Ava and Evie skipped over to where Elizabella and Huck were.
“Your heads!” Huck yelled. Sure enough, Ava and Evie had Nutriicorp stickers stuck on their foreheads.
Elizabella gasped.
“They gave us free stickers!” said Ava.
“When we ordered our lunch!” Evie continued.
Then the twins said in unison: “Nutriicorp is Nutriicool!”
Elizabella felt a chill go right down her spine. She shuddered. Then decided to go and see this thing for herself.

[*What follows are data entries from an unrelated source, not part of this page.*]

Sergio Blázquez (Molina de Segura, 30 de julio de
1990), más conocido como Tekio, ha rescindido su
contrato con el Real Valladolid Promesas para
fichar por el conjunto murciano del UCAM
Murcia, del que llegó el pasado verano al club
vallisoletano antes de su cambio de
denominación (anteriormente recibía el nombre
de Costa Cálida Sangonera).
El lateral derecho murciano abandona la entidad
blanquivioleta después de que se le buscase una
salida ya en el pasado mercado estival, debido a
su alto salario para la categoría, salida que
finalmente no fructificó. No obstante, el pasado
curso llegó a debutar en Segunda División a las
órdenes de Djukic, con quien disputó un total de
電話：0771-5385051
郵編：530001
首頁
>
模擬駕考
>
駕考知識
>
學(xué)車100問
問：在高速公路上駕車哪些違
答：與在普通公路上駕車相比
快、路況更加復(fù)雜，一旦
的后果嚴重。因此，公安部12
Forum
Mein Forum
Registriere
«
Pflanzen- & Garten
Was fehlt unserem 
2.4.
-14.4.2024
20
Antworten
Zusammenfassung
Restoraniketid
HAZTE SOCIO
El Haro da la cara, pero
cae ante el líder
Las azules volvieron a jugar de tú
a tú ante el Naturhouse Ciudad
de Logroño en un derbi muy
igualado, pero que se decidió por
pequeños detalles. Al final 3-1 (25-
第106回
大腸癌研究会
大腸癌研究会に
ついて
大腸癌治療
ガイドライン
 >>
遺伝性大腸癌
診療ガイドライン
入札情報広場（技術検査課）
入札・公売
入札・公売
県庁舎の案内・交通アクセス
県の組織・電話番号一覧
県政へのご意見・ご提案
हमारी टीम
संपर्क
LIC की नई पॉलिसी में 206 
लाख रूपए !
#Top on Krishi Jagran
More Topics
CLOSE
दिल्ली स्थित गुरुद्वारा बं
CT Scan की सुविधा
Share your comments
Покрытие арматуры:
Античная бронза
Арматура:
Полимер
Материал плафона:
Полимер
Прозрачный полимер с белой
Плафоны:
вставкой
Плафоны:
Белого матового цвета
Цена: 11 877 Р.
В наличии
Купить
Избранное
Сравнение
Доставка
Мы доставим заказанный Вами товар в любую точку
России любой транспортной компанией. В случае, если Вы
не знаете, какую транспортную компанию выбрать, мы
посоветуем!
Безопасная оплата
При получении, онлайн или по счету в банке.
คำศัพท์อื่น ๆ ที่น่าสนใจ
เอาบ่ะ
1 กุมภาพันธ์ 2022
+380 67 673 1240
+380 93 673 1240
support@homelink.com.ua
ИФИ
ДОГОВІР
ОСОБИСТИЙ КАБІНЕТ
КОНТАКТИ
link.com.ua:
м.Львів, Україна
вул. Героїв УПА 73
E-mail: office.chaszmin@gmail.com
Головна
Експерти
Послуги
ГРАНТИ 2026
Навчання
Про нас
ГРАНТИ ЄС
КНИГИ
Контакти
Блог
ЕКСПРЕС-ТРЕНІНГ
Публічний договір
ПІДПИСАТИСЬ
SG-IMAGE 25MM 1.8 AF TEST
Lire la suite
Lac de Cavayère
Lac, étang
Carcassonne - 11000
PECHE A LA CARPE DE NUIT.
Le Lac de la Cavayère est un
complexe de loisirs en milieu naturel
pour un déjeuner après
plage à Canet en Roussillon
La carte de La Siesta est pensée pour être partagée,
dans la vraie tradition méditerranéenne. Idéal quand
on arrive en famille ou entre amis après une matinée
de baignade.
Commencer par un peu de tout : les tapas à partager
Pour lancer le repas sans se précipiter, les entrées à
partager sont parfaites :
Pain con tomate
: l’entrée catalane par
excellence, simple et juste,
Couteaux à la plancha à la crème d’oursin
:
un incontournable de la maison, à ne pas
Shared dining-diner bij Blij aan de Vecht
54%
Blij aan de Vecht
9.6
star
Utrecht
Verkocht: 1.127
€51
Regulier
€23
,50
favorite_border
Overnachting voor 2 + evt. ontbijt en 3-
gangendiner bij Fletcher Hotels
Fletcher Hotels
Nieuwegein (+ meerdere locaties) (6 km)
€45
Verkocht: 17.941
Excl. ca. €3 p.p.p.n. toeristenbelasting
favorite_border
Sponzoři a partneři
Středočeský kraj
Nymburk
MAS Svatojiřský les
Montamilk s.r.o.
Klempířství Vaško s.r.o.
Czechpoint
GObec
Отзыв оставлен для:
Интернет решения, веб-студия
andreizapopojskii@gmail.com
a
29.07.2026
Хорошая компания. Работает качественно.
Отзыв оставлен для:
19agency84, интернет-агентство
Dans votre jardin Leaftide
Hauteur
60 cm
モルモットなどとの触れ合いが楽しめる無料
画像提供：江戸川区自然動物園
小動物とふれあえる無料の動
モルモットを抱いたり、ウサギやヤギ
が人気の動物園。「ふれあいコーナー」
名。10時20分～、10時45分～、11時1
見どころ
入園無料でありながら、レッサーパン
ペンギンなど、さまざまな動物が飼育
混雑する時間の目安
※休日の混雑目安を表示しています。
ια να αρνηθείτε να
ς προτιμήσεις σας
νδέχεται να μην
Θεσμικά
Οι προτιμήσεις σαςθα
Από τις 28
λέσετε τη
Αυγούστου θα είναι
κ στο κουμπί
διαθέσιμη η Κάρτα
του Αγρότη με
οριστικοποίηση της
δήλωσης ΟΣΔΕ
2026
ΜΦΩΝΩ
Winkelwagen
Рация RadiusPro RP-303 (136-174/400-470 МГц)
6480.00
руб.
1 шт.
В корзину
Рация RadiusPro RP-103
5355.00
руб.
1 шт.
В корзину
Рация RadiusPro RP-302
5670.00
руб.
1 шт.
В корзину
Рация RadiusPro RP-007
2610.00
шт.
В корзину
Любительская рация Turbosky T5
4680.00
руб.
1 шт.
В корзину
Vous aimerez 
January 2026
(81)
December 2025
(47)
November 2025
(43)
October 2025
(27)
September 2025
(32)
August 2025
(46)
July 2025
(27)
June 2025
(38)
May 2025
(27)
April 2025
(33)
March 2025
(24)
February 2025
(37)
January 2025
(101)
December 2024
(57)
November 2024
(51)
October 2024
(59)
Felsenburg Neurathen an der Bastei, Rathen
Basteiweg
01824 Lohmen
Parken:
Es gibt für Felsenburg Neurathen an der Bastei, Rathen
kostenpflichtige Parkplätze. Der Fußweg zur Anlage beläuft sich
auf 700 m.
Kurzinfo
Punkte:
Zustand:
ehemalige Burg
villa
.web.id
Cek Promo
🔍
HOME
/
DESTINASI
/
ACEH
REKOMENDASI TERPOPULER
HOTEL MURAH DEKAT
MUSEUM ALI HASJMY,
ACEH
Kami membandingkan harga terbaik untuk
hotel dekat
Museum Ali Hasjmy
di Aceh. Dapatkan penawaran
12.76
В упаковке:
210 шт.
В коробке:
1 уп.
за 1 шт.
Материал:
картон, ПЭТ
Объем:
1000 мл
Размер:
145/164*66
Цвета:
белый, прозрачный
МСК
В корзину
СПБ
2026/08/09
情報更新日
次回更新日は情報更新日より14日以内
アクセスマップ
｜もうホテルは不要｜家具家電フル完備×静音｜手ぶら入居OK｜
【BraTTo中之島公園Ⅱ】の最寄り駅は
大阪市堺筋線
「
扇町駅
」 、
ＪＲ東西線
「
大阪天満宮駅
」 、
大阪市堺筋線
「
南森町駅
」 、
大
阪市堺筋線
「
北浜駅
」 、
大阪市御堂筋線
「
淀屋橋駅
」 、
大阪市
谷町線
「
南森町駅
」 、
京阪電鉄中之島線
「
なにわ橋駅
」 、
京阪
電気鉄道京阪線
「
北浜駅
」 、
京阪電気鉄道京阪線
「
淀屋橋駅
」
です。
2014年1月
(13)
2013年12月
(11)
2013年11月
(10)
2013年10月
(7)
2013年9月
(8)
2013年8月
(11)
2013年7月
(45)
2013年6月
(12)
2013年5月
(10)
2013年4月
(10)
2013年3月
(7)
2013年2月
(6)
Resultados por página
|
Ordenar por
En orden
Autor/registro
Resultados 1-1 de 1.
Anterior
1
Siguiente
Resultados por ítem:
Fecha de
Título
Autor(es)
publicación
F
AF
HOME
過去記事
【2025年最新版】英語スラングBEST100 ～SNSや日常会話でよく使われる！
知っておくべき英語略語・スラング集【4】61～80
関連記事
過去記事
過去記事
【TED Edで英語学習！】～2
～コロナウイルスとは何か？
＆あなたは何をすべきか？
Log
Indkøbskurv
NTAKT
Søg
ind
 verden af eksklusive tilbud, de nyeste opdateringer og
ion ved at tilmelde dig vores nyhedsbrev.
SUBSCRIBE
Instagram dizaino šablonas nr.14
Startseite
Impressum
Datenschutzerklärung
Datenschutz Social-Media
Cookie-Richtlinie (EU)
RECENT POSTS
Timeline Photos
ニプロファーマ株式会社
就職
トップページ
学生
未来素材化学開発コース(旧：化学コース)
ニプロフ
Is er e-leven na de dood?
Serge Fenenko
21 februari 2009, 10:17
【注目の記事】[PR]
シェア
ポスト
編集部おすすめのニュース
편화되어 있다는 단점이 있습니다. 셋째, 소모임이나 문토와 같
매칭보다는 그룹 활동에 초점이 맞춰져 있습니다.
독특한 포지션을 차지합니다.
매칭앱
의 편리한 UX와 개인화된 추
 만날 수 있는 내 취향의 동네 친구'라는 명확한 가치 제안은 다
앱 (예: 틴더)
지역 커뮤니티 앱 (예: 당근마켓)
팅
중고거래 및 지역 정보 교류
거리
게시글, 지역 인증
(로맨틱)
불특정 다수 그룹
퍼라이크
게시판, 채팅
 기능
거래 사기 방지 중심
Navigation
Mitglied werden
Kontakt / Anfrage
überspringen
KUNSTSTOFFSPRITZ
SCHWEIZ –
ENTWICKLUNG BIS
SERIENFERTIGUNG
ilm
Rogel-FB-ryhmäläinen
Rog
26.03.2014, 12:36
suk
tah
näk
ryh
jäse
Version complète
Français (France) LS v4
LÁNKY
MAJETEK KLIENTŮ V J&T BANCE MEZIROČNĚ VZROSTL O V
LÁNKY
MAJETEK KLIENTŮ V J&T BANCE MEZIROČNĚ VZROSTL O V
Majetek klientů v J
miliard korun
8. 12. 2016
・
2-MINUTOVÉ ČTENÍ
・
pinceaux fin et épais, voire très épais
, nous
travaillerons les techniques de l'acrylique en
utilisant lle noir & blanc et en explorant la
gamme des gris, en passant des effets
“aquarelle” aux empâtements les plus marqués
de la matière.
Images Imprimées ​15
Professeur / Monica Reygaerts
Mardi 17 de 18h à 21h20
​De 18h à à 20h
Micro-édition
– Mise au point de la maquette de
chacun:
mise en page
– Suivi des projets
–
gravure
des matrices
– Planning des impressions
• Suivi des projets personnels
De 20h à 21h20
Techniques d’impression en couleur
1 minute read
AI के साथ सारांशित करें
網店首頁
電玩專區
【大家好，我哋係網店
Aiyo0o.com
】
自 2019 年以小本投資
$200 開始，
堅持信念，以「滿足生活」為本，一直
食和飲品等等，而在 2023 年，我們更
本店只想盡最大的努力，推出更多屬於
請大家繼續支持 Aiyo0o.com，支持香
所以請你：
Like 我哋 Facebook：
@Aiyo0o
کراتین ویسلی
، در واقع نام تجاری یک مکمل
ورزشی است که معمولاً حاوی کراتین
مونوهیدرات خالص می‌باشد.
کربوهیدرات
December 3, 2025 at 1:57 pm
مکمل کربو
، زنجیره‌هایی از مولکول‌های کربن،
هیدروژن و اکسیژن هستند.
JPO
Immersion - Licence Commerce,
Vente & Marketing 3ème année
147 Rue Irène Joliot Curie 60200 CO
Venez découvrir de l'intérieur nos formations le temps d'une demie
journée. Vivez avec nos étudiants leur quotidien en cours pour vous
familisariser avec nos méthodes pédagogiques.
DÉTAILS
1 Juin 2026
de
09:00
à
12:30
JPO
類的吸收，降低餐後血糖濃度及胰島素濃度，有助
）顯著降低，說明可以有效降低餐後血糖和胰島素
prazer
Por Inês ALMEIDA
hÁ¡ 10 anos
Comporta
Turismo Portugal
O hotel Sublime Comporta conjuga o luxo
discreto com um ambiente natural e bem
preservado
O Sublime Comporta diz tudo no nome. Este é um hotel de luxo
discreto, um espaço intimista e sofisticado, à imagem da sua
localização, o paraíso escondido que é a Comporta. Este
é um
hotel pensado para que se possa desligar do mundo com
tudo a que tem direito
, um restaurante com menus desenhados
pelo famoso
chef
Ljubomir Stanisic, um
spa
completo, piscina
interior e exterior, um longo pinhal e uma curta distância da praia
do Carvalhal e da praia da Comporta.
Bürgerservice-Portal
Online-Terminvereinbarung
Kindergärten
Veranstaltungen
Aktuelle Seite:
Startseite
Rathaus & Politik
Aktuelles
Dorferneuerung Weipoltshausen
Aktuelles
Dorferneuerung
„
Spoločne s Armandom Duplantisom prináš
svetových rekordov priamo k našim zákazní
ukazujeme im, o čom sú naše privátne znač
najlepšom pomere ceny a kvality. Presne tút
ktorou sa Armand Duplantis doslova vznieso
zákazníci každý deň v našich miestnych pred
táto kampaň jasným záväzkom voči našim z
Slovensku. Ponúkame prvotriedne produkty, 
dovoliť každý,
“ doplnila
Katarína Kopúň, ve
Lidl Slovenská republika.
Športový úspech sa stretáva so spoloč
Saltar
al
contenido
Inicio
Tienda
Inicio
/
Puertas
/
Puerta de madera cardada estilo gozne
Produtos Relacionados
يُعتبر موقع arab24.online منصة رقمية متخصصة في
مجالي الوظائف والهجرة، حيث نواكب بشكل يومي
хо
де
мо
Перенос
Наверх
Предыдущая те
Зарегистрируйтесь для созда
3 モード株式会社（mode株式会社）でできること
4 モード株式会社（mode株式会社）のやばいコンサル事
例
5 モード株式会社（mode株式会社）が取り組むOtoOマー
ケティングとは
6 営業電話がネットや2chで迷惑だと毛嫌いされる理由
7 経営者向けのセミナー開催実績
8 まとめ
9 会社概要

She walked over to the tuckshop and peeked inside. Music was playing. The sort she’d heard many times before when her dad was on hold to the bank for ages and put the phone on speaker so he could place it down. Boring. Boring and weird. Men and women were walking around inside the tuckshop wearing perfectly darned, tan slacks, navy blue blazers and crisp white shirts. Over everything they all wore Nutriicorp-branded white aprons and caps. All the women had their hair pulled back in buns and all the men had exactly the same haircut. It seemed Nutriicorp had brought in a whole Nutriicorp army to do the job Miss Duck had done so perfectly by herself for years.
“They don’t blink.” Elizabella turned around. Minnie was standing next to her. “I’ve been observing them for several minutes. None of them have blinked.”
Suddenly one of them spotted Minnie and Elizabella and started walking towards them. Her walk was so smooth it was almost as if she was on wheels. A giant, terrifying smile was forming on her face, getting bigger and wider as she got closer to the girls until it was so big, Elizabella thought the Nutriicorp woman might inhale and swallow them up whole, like a whale eating krill.
“You ladies look very intelligent,” she said. “Have these MonteNutriicorpee Carlos.” She handed over the biscuits. Elizabella and Minnie stare
d at her, suspiciously, then down at the biscuits.
“Dis ban’t be dood,” said Minnie, quietly under her breath. Elizabella nodded in agreement.
But they were only human girls. It was hard to turn down free biscuits. Surely they wouldn’t poison us, thought Elizabella. Even if they were that evil, it would be a disaster for their profits. The girls started to eat them as they walked away.
They didn’t realise that they now had big, shiny stickers stuck on their backs that said I’M A NUTRIICORP KID.
At lunchtime, Mr Gobblefrump was by the monkey bars in the playground. Where there was just yesterday a rickety old bit of metal, cordoned off with tape, there was now a brand-new set of monkey bars that appeared so sturdy Mr Gobblefrump himself thought he could have a go on them. He did rather wish every single bar didn’t say THIS IS A NUTRIICORP BAR on it, however, this was the sacrifice he’d had to make. It really devastated him to let Miss Duck go and allow Bilby Creek Primary to be completely branded by Nutriicorp like a sports arena. But if it meant new textbooks, safe monkey bars and not rationing tea bags in the staffroom, it would have to be this way. He hoped the children would come to understand one day. Some of the children did seem, well, not happy exactly, but somewhat . . . changed?
“Mr Gobblefrump, Mr Gobblefrump.” He realised Samuel from Kindy was tugging on one of his trouser legs in a slow, deliberate rhythm and speaking in a dull monotone. “Thank you for bringing Nutriicorp into our lives.”
He peered down at Samuel.
“You’re welcome,” he said with a smile, although something about the way the child had spoken didn’t seem quite right . . .
Elizabella and Minnie had witnessed this exchange and looked at each other, worried. They kept watching.
Mr Gobblefrump saw a passing Nutriicorp worker in tan slacks and a blazer and a big smile. He stopped her in her tracks. Was this the woman who had been in his office? It was hard to tell. All the Nutriicorp women looked very similar to one another. The men did too.